### AUFGABEN
**a.** Drucken Sie aus dem Textauszug den Abschnitt ab, der mit der Wortfolge „Der Rückzug der“ einsetzt und mit „Türkspor verloren hatten.“ schließt.
**b.** Welche Mannschaft hat laut dem Textauszug als einzige gegen Türkspor verloren?

### TEXTAUSZUG

☆ ☆ ☆

Der Rückzug der Dortmunder sorgte indes für große Aufregung innerhalb der Liga. Denn die Ergebnisse werden aus der Wertung genommen. Sprich: Alle Teams, die zweimal gegen Türkspor gewonnen haben, verlieren sechs Punkte. Mannschaften, die gepatzt haben, verlieren dagegen deutlich weniger. Das mischt unter anderem den Kampf gegen Abstieg neu. Einer der Gewinner im Tabellenkeller: Mitaufsteiger Eintracht Hohkeppel, die als einzige Mannschaft gegen Türkspor verloren hatten.
Kevin Theisen, der Sportdirektor in Hohkeppel, reagiert via "Reviersport" nüchtern auf den Rückzug: "Türkspor stand eigentlich ohnehin als erster Absteiger fest. Die aktuelle Tabelle wurde mir jetzt mehrfach zugeschickt, aber das hat uns nicht sehr interessiert, auch wenn die Ausgangslage jetzt besser ist", sagte er.
Ganz anders blickt dagegen Sascha Mölders, ehemaliger Profifußballer und Trainer des nun Tabellenletzten SC Wiedenbrück auf die Geschehnisse. Er ist richtig wütend: "Es ist ein Skandal! Das ist miserabel für den ganzen Westdeutschen Fußballverband. Hierbei gibt es keinen Gewinner, das macht so keinen Spaß. Wir sind auch ein kleiner Verein, haben unser Budget, dafür habe ich einfach kein Verständnis. Die holen noch fünf neue Spieler im Winter, das kannst Du nicht machen. Die Mannschaften, die jetzt durch die Spielabsagen aus dem Rhythmus kommen, tun mir alle leid. Es nervt einfach alle!" Wiedenbrück verliert auch drei wichtige Punkte.

☆ ☆ ☆

### DIE EINTRÄGE
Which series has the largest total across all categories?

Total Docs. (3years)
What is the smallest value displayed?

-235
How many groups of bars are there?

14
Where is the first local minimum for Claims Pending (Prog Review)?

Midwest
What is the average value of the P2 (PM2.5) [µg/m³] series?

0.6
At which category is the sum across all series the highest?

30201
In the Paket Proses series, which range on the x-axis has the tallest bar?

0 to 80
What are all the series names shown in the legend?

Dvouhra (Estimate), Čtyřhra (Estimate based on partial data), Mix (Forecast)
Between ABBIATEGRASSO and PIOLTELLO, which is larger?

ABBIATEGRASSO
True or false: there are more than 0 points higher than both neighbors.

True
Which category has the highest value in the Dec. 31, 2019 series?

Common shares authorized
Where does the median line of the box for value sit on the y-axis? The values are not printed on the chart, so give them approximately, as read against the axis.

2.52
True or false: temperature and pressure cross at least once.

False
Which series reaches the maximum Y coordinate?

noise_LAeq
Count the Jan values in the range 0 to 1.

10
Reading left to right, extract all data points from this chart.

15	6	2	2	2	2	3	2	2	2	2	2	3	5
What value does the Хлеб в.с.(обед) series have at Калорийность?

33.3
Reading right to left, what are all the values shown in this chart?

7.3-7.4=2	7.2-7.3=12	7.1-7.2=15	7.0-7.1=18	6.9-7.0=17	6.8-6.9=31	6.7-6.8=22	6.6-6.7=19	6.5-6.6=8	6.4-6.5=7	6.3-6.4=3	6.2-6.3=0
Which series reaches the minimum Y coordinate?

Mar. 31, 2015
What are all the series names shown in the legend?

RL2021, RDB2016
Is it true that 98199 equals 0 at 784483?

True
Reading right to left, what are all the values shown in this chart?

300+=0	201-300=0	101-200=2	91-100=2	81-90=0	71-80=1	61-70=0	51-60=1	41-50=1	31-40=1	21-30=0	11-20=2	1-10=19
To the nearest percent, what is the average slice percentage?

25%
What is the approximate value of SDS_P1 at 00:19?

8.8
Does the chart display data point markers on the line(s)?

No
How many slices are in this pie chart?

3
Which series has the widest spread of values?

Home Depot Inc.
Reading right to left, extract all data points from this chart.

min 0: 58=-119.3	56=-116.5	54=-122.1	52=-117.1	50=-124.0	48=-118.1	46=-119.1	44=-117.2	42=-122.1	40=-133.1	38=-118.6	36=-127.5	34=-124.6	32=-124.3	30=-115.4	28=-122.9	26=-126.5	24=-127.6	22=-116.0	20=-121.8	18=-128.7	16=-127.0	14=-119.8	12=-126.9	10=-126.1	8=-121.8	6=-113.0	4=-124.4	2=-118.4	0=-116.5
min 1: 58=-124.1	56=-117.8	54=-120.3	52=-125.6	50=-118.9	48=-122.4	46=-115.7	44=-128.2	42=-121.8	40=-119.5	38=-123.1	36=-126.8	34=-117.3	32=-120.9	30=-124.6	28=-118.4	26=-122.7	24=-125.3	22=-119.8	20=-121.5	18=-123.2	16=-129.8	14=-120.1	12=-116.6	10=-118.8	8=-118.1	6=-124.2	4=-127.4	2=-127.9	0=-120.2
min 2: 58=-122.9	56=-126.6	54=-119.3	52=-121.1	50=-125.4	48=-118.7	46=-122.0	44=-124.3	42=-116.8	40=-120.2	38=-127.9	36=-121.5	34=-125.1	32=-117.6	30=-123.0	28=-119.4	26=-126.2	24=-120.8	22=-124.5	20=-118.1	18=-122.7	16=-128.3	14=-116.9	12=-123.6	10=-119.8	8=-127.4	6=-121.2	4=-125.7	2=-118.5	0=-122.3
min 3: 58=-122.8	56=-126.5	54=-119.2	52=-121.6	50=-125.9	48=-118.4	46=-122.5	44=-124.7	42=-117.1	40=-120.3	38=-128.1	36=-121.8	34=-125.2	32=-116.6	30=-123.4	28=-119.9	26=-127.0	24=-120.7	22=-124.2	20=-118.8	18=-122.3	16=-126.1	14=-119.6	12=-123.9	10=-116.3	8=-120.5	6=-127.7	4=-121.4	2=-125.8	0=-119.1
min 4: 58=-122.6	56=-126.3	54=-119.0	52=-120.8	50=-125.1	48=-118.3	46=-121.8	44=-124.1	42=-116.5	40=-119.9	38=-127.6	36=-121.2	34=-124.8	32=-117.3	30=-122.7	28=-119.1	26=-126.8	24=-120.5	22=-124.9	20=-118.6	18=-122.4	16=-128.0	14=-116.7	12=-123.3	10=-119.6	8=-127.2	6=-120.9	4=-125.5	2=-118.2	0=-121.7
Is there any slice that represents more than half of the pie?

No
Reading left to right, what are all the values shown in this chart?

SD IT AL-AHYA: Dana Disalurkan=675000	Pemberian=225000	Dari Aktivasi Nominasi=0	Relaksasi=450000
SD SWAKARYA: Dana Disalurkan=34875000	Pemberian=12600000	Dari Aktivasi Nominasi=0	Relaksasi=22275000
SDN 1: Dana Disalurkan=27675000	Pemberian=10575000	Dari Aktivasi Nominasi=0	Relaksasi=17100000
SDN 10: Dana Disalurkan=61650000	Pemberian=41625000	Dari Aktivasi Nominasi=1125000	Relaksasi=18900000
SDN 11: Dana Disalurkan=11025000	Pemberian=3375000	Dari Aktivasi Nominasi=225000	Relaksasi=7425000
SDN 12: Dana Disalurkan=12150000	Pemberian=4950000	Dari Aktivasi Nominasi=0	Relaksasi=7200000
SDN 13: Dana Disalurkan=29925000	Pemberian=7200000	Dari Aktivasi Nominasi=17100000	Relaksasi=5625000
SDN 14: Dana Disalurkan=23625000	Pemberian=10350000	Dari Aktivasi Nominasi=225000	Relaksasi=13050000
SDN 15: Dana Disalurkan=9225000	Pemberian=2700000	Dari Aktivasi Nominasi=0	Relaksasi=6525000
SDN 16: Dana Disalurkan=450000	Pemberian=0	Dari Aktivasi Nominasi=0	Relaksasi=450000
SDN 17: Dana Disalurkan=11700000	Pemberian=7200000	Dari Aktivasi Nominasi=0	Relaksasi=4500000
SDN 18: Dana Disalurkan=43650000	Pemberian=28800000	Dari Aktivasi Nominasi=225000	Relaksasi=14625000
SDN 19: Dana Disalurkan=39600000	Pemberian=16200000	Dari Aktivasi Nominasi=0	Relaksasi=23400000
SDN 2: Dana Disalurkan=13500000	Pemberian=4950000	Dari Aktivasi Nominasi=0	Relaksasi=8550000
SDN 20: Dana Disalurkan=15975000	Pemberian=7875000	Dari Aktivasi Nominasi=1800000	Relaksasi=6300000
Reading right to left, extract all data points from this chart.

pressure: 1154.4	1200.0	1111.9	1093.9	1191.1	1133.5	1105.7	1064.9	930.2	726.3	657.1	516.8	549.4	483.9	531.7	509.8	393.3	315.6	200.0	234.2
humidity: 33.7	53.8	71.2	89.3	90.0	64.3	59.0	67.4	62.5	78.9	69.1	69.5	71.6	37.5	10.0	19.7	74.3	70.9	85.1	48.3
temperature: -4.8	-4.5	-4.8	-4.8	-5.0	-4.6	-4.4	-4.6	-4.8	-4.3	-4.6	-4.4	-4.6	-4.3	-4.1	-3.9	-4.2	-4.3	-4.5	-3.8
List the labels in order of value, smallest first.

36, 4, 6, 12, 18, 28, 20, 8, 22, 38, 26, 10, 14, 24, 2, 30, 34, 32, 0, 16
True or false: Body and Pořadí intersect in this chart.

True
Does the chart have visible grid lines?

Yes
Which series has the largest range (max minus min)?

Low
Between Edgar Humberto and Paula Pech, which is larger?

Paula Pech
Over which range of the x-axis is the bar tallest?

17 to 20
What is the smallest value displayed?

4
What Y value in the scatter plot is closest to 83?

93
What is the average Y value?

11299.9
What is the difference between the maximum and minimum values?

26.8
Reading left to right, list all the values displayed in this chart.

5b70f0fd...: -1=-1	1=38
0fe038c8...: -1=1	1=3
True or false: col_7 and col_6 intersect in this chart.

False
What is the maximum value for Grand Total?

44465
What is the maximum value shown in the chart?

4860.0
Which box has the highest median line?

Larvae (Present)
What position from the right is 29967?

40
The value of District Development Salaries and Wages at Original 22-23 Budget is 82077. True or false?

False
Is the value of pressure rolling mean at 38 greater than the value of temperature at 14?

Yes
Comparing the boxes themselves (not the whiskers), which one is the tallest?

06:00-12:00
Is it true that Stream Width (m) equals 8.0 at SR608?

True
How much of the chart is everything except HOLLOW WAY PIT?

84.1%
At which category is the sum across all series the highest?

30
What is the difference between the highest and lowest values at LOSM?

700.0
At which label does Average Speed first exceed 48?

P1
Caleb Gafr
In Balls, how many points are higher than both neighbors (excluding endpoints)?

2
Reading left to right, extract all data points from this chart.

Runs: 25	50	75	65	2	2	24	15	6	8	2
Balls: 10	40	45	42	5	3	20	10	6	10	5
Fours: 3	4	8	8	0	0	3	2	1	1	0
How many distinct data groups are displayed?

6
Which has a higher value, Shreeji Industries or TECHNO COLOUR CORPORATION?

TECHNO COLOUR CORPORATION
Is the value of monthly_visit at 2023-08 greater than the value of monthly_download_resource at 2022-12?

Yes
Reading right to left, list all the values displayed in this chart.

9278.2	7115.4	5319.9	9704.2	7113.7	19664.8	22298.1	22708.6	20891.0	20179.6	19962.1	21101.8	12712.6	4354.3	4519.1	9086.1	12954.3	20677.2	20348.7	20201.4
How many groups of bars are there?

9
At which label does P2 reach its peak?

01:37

☆ ☆ ☆

### LÖSUNGEN
**a.**
Der Rückzug der Dortmunder sorgte indes für große Aufregung innerhalb der Liga. Denn die Ergebnisse werden aus der Wertung genommen. Sprich: Alle Teams, die zweimal gegen Türkspor gewonnen haben, verlieren sechs Punkte. Mannschaften, die gepatzt haben, verlieren dagegen deutlich weniger. Das mischt unter anderem den Kampf gegen Abstieg neu. Einer der Gewinner im Tabellenkeller: Mitaufsteiger Eintracht Hohkeppel, die als einzige Mannschaft gegen Türkspor verloren hatten.

**b.** Eintracht Hohkeppel